Было раннее утром. Несколькими енами ранее я покинул хижину Пертинакса.
От близкого берега тянуло ни с чем несравнимым запахом Тассы. Так пахла прохлада, пронизывающий ветер, соль её волн, шум прибоя, накат прилива, морские водоросли на берегу. Вода с мягким шелестом забегала на песок, разбивалась на сотни струй среди камней, а затем тем же путём возвращалась обратно на родину, чтобы, влившись в следующую волну вернуться и попытаться забежать немного дальше оставленной ею на пляже мокрой границы. Над полосой прибоя широко раскинув свои узкие длинные крылья, реяли кресты прибережных чаек, оглашая окрестности своими пронзительными криками. Скалы и песок выше линии прибоя после ливня, обрушившегося ночью на окрестности, всё ещё оставались тёмными от накопленной влаги. Лес был омыт и напитан дождевой водой, бриллиантами сверкавшей на шелестящих на ветру листьях. Была во всём этом некая сладость жизни.
Интересно, подумалось мне, было ли правильно, что люди населяли такой мир?
Впрочем, не населяй они его, разве такой мир не был бы чем-то вроде потерянного пространства? В конце концов, кто тогда будет знать, насколько он красив?
У гореанина, кстати, нет привычки загрязнять и поганить свой мир. Он чужд высокомерной уверенности считать себя выше мира, и не склонен относится к нему как к слуге или охраннику. Скорее он расценивает себя, как часть его, такую же как лист или дерево, но, конечно, как часть необычную, часть, которая сознает себя частью этого мира. Он разделяет со своим миром тепло и холод, зимы и лета, свет и тьму, дни и ночи, штормы и штили. Он любит свой мир, и не мыслит себя вне него. Мир прекрасен, но, одновременно, он удивителен и ужасен. Хладнокровно и беззаботно несёт он жизнь и смерть, процветание и разрушение, развитие и упадок. Этом мир не только красоты трав и цветущих талендеров, но и клыков оста, петель хитха, челюстей ларла, безумства стай пирующих джардов, внезапного смертельного броска девятижаберной акулы, когтей слина и клюва тарна.
На пляже было пусто.
Ни одна полоса не отмечала пляж, намекая, что здесь мог бы пробороздить по песку киль длинного корабля, вытянутого на берег.
Горизонт казался чистым, серым, затянутым облаками, но чистым.
Прежде мне казалось наиболее вероятным, что меня встретят агенты Царствующих Жрецов, но столкнулся я здесь только с Пертинаксом и женщиной называемой Константиной. Они, у меня не было сомнений, держали сторону кюров, или точнее, сторону некоторой части кюров. Правда, я не мог сказать, насколько глубоко они были посвящены в свои роли в этих событиях.
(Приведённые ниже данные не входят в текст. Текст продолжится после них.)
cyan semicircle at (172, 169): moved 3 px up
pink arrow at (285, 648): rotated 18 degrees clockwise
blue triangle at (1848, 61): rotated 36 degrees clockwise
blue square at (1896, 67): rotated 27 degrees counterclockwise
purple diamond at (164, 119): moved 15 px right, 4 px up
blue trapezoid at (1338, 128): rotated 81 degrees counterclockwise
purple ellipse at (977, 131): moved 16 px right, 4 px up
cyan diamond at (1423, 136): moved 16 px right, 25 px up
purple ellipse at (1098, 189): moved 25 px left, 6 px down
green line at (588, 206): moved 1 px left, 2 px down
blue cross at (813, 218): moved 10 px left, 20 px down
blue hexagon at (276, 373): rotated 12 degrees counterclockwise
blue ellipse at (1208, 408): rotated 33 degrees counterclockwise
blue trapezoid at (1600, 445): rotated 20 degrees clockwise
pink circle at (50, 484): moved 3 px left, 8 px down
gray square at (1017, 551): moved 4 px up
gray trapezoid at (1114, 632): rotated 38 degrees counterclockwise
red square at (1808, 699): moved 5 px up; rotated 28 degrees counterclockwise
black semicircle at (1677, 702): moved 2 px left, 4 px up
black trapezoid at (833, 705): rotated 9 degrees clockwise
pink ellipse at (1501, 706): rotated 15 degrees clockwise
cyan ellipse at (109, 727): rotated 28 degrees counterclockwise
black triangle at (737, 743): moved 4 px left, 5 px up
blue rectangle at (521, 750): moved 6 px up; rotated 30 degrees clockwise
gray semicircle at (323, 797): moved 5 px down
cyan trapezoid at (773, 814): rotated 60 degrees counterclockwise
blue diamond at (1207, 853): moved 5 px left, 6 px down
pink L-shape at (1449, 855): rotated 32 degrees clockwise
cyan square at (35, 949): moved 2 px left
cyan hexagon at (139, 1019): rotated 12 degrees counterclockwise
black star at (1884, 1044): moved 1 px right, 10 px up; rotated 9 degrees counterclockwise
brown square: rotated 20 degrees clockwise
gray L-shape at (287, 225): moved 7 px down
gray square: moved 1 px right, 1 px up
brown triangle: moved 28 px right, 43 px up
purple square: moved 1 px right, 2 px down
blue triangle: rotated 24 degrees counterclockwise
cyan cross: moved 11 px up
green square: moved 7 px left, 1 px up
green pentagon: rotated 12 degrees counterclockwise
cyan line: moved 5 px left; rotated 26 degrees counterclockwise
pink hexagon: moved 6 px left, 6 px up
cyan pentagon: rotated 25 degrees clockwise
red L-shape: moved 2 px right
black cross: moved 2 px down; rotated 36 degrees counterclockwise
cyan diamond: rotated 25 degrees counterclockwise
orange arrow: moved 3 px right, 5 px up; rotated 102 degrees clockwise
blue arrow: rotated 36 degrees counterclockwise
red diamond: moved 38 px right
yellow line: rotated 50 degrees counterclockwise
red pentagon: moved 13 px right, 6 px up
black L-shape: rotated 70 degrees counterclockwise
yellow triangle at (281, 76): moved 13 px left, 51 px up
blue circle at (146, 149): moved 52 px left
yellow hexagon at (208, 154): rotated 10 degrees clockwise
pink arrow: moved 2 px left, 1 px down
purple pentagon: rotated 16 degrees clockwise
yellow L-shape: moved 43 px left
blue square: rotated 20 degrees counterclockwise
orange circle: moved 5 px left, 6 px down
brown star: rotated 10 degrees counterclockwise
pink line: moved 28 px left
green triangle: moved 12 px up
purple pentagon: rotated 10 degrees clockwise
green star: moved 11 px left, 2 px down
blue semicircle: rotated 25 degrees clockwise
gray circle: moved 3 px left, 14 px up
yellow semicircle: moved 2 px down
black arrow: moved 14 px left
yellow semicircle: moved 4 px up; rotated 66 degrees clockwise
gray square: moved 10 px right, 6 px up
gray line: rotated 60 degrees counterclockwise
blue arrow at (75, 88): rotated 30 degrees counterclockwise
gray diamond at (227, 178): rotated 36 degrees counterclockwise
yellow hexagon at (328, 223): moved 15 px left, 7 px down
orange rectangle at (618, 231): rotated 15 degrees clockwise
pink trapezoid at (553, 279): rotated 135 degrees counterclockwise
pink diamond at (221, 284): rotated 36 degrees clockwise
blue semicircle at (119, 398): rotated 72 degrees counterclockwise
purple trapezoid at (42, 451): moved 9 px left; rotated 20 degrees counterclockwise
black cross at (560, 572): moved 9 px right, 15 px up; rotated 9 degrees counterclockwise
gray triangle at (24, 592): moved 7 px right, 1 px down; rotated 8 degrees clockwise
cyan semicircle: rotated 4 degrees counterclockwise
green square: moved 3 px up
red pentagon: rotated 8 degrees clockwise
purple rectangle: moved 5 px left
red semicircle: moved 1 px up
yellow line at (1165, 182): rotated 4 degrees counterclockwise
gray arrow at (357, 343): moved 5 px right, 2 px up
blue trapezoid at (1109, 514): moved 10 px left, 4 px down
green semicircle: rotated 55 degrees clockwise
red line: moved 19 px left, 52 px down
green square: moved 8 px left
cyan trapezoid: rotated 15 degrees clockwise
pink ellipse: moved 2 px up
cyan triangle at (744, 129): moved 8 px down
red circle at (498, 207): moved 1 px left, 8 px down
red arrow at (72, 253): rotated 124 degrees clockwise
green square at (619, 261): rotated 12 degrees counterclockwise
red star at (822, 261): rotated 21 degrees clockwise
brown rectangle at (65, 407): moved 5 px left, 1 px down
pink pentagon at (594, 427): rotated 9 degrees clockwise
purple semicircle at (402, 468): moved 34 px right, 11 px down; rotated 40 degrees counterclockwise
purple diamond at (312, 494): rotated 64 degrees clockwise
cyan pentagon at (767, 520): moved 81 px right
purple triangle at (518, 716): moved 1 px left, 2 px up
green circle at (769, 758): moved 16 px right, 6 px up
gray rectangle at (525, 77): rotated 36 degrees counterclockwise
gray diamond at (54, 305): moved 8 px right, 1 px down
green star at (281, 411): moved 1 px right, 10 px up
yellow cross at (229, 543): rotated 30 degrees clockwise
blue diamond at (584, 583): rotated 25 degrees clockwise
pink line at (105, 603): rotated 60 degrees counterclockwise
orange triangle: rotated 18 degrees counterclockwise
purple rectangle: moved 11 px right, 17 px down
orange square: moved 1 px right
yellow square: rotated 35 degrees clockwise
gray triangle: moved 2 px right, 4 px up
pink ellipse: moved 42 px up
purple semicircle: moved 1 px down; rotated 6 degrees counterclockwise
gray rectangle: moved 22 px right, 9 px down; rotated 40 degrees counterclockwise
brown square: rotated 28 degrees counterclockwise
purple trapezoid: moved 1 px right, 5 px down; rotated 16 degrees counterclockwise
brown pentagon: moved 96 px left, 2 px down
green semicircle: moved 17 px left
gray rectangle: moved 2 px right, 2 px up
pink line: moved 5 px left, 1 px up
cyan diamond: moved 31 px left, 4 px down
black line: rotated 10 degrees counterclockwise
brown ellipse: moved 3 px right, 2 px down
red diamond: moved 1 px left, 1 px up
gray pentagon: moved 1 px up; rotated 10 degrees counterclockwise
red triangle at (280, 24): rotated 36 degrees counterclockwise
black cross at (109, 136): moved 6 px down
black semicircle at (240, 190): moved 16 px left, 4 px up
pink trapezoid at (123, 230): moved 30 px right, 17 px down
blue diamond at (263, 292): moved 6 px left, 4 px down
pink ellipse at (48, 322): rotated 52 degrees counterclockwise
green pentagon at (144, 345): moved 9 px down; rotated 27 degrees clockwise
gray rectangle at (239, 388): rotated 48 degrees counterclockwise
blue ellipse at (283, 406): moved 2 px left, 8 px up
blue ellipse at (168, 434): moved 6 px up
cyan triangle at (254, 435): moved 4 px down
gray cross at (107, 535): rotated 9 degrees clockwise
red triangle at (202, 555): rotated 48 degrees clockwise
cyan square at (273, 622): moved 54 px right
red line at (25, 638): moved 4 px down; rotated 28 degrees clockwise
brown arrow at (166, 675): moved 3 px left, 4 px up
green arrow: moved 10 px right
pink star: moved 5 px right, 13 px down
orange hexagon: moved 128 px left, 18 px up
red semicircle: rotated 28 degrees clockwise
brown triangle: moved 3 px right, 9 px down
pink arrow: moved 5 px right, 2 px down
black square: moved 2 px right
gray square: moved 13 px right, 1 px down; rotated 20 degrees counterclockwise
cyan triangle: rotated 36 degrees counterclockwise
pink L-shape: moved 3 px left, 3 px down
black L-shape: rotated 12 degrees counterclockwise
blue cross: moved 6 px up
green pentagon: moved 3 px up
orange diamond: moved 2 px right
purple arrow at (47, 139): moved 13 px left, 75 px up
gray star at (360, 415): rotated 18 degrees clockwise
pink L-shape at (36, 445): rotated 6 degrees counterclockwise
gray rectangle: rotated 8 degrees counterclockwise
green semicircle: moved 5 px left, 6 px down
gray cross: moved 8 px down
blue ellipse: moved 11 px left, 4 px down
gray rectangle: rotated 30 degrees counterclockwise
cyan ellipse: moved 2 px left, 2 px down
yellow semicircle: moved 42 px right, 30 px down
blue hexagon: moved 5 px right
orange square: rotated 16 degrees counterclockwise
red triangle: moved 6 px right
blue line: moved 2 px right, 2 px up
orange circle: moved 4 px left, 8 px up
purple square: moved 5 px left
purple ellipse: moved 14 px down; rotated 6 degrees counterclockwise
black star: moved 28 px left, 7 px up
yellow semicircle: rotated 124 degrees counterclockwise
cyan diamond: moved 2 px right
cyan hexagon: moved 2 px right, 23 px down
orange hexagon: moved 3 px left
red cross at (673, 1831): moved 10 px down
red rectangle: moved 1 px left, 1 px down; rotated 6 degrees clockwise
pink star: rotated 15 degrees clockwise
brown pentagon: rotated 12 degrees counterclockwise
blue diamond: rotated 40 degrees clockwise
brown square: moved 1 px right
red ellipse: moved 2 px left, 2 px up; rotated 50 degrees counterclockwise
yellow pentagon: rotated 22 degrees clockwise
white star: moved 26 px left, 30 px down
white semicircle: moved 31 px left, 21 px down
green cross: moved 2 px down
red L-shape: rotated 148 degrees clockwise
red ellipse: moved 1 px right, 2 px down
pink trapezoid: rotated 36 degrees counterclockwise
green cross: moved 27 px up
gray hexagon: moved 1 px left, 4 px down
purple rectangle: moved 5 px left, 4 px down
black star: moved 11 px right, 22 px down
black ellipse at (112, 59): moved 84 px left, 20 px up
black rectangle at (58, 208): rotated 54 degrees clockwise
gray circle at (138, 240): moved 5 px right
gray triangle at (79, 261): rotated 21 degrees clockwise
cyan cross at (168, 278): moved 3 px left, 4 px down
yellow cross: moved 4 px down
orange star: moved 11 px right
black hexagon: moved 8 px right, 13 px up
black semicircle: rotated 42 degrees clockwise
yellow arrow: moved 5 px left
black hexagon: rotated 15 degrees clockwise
Кюры, как мне было известно, редко просвещали своих человеческих агентов в хитросплетения и глубину планов их работодателей, как и в отдалённые последствия и конечные цели таких планов. Я знал какая судьба обычно ждала их агентов-женщин, стоило им только выполнить свою задачу. Ни одна из них не была возвращена на Землю с обещанной за их службу платой. В конце концов, это могло бы привести к осложнениям, лишним вопросам, требованиям объяснить происхождение богатства и так далее. Кюры, так большинство хищников, предпочитают скрываться, пока не наступит время действовать. Точно так же их агенты не могли бы влиться в гореанское общество, с его обычаями, клановостью и кастовостью, его системой рангов, статусов и иерархией. У таких женщин даже не было защиты Домашнего Камня. К тому же, они изначально, как и рабыни, были отобраны за их красоту, что не могло не поставить их под угрозу в таком мире, как Гор. Самка табука, если можно так выразиться, оказавшись среди ларлов, недолго будет оставаться без ошейника. Гореане это вам не мужчины Земли. Я не был столь уверен относительно судьбы агентов-мужчин, таких как Пертинакс. На мой взгляд, в посылке их в карьеры или шахты не было никакого смысла. Возможно, в конце их могли попросту ликвидировать. Конечно, кюры не позволили бы им выйти из сферы своих интересов. Это было бы крайне маловероятно. Лично я рискнул бы предположить, что их могли сохранять в резерве, если можно так выразиться, чтобы впоследствии использовать снова. Благодаря знании родного языка Земли, их навыкам и опыту они продолжали представлять ценность как агенты. Кроме того, их могли бы вознаградить и оставить на Горе, если не на Земле, где они могли бы возбудить любопытство. И это был по-своему привлекательный вариант для мужчин. В действительности, как мне кажется, многие из мужчин, могли бы предпочесть гореанские награды, например, золото, власть, рабынь и так далее.